In the federal enforcement record, mining and oil-and-gas extraction operate under a distinct enforcement framework, with the Mine Safety and Health Administration (MSHA) covering most mining work and OSHA covering surface oil-and-gas operations. Confined-space, hot-work, and process-safety standards dominate citations in this sector.

Of the 832 citations in this slice, 832 (100%) are classified as serious — well above the federal average. A high serious-violation share is the clearest signal that the citation count reflects substantive hazard exposure rather than paperwork or recordkeeping issues.

The U.S. Department of Labor's Occupational Safety and Health Administration (OSHA) enforces more than 200 specific standards covering everything from fall protection to respiratory exposure. Industry-level injury benchmarks come from the U.S. Bureau of Labor Statistics' Survey of Occupational Injuries and Illnesses, which publishes annual incidence rates by NAICS code.

How Texas Enforces Workplace Safety

Texas is a federal OSHA state, meaning inspections are conducted by federal compliance officers from the U.S. Department of Labor. Federal OSHA enforcement priorities — currently emphasizing fall protection, heat illness, and warehouse hazards — apply directly to mining, quarrying, and oil and gas extraction workplaces in this state.

Total final penalties exceed $10.0M, averaging $34K per cited employer. Penalty exposure at that scale typically requires either a fatality investigation, a serious incident, or a sustained pattern of willful and repeat citations across multiple worksites in the state.

Penalties on this page are final amounts after settlement, not the proposed amounts initially issued in the citation. OSHA regional offices have discretion to settle citations through informal conferences, and many cited employers negotiate substantial reductions in exchange for verifiable abatement plans.

What Workers Should Do

Workers in $mining, quarrying, and oil and gas extraction workplaces in $Texas retain the full set of federal protections, including the right to a safe workplace, the right to know about hazards, and the right to refuse imminent-danger work without retaliation. Confidential complaints can be filed at osha.gov/workers/file-complaint or by calling 1-800-321-OSHA. The OSHA Workers' Rights page explains the full set of protections under Section 11(c) of the Occupational Safety and Health Act.
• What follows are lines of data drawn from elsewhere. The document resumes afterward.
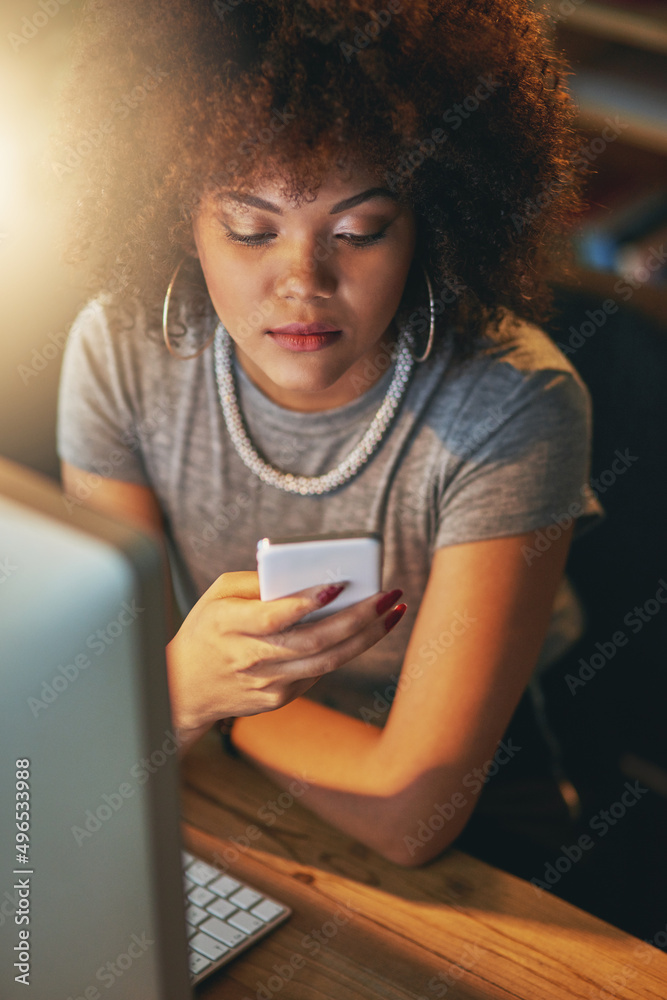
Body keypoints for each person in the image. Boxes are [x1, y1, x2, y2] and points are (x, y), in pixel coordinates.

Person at [53, 0, 604, 866]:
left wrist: (204, 703)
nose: (302, 281)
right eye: (249, 229)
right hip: (206, 778)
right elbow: (85, 705)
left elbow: (410, 815)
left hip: (472, 813)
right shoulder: (120, 351)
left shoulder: (512, 402)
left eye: (357, 231)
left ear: (430, 222)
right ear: (177, 219)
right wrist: (175, 696)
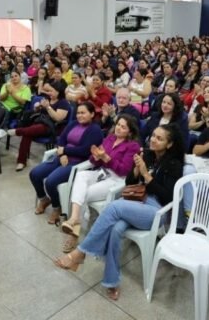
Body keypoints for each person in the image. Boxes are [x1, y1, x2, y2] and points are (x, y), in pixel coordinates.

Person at [54, 124, 185, 301]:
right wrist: (137, 170)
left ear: (169, 144)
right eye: (153, 135)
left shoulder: (174, 164)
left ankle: (80, 252)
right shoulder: (147, 154)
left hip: (155, 211)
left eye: (159, 138)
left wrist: (146, 175)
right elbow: (130, 181)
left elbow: (168, 197)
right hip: (136, 200)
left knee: (113, 207)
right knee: (115, 230)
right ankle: (111, 281)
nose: (153, 139)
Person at [59, 114, 140, 253]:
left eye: (123, 127)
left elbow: (124, 170)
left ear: (130, 132)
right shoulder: (110, 138)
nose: (118, 128)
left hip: (116, 180)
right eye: (118, 125)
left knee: (84, 193)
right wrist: (95, 155)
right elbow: (94, 160)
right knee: (81, 175)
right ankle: (75, 219)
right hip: (102, 172)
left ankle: (74, 233)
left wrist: (106, 158)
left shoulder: (133, 146)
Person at [31, 102, 104, 224]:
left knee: (51, 181)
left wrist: (65, 150)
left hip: (76, 163)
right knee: (35, 174)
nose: (80, 116)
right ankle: (44, 199)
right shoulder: (73, 123)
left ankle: (56, 207)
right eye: (78, 113)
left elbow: (85, 150)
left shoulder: (95, 130)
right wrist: (62, 154)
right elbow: (61, 139)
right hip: (62, 157)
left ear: (92, 114)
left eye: (83, 113)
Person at [8, 81, 70, 171]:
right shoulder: (47, 98)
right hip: (41, 122)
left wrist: (48, 107)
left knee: (32, 129)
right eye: (49, 91)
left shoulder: (63, 103)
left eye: (51, 91)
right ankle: (21, 161)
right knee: (28, 133)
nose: (49, 93)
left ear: (58, 92)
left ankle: (18, 131)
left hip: (53, 127)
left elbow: (58, 118)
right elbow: (39, 113)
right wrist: (37, 108)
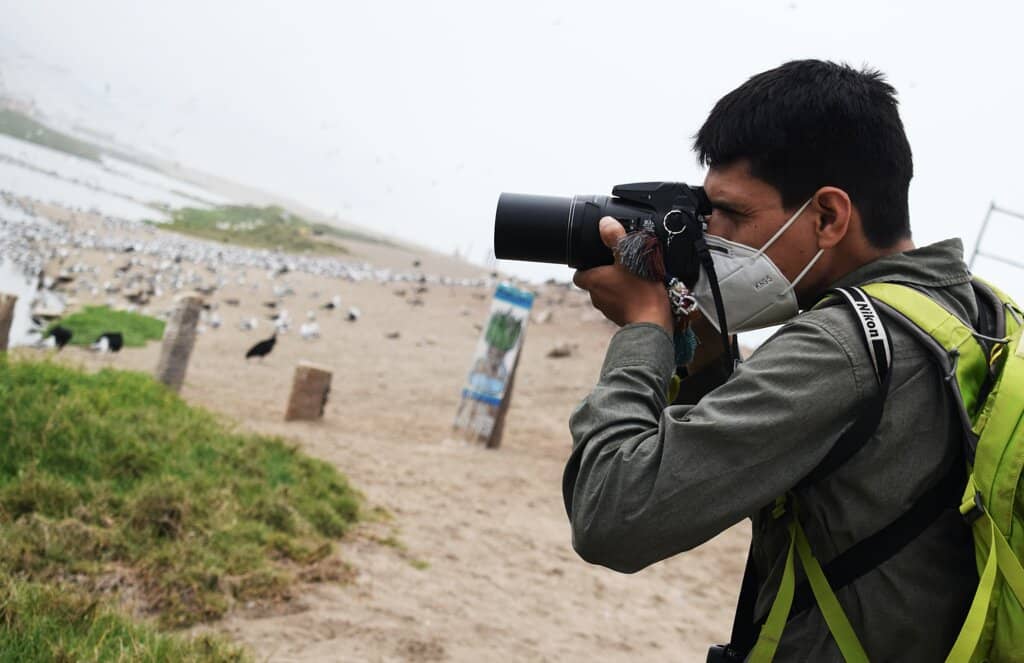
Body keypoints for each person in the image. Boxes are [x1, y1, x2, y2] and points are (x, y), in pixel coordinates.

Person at [565, 59, 977, 661]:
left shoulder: (842, 347)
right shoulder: (968, 313)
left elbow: (612, 514)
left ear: (829, 216)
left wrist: (644, 329)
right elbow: (742, 466)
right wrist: (701, 345)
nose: (715, 237)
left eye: (733, 215)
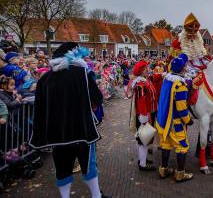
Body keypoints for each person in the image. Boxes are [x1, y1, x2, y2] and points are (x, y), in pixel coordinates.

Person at [29, 42, 110, 198]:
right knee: (88, 165)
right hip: (81, 131)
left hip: (57, 134)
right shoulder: (81, 73)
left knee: (62, 167)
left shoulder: (45, 79)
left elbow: (39, 109)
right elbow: (97, 98)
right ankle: (96, 195)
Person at [155, 53, 194, 182]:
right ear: (182, 69)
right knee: (182, 146)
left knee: (166, 145)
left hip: (162, 120)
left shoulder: (167, 79)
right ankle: (180, 174)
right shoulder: (180, 85)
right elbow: (182, 108)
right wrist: (188, 120)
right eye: (185, 67)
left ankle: (163, 170)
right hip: (175, 123)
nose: (187, 68)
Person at [126, 60, 157, 172]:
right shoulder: (140, 84)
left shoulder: (145, 81)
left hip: (147, 113)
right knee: (143, 139)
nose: (148, 70)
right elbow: (141, 101)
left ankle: (142, 159)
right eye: (146, 68)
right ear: (142, 71)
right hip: (144, 115)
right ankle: (142, 164)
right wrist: (144, 116)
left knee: (144, 138)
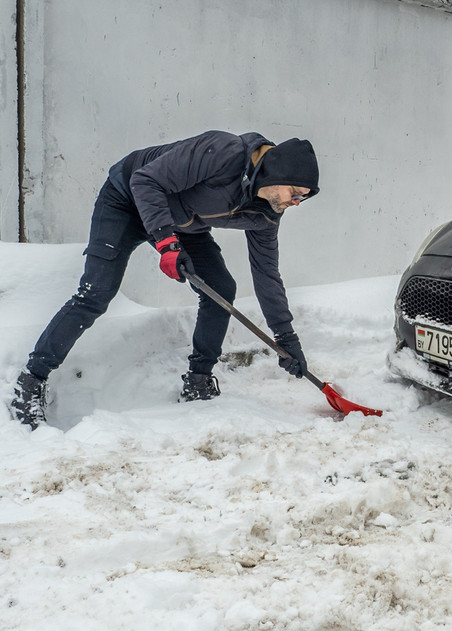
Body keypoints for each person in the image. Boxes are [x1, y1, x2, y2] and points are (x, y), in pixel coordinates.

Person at [8, 131, 320, 428]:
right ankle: (30, 382)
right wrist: (167, 243)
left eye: (302, 199)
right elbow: (145, 180)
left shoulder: (266, 214)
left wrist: (287, 340)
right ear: (279, 173)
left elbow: (266, 274)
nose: (296, 203)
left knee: (221, 289)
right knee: (96, 293)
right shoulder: (223, 152)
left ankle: (198, 381)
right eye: (296, 193)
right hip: (127, 200)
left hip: (181, 223)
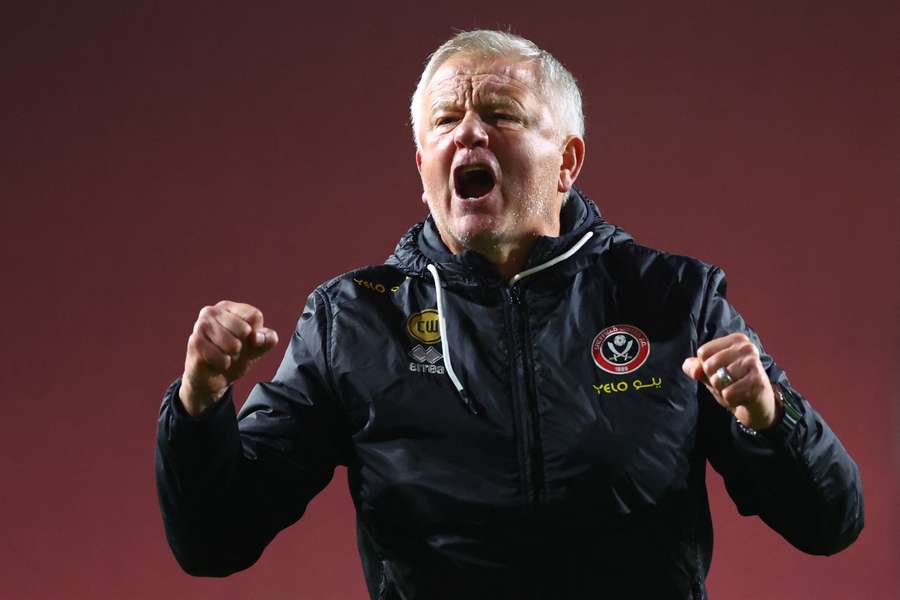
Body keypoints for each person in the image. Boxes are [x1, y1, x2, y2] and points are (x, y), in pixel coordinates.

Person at [155, 30, 863, 599]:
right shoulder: (353, 321)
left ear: (568, 161)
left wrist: (772, 421)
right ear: (423, 163)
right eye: (445, 121)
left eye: (500, 115)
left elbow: (832, 522)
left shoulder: (675, 299)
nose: (469, 135)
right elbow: (214, 541)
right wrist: (201, 401)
Methodology and Data Sources

Counts on this page come from OSHA's public Integrated Management Information System (IMIS) enforcement file, refreshed from the Department of Labor's Enforcement Results Data files. We aggregate citations at the establishment level using the recorded site-state field, then roll those up to the parent company. Industry classification follows the NAICS code recorded by OSHA at the time of inspection.

The Workplace Safety Score shown on linked company pages applies four weighted factors: violation rate versus industry, share of serious-or-willful citations, repeat-citation ratio, and average penalty per inspection. Read the full methodology for the exact formula and edge cases.

OSHA's enforcement file lists 832 citations across 291 mining, quarrying, and oil and gas extraction companies in Texas, including 832 serious citations and $10.0M in final penalties.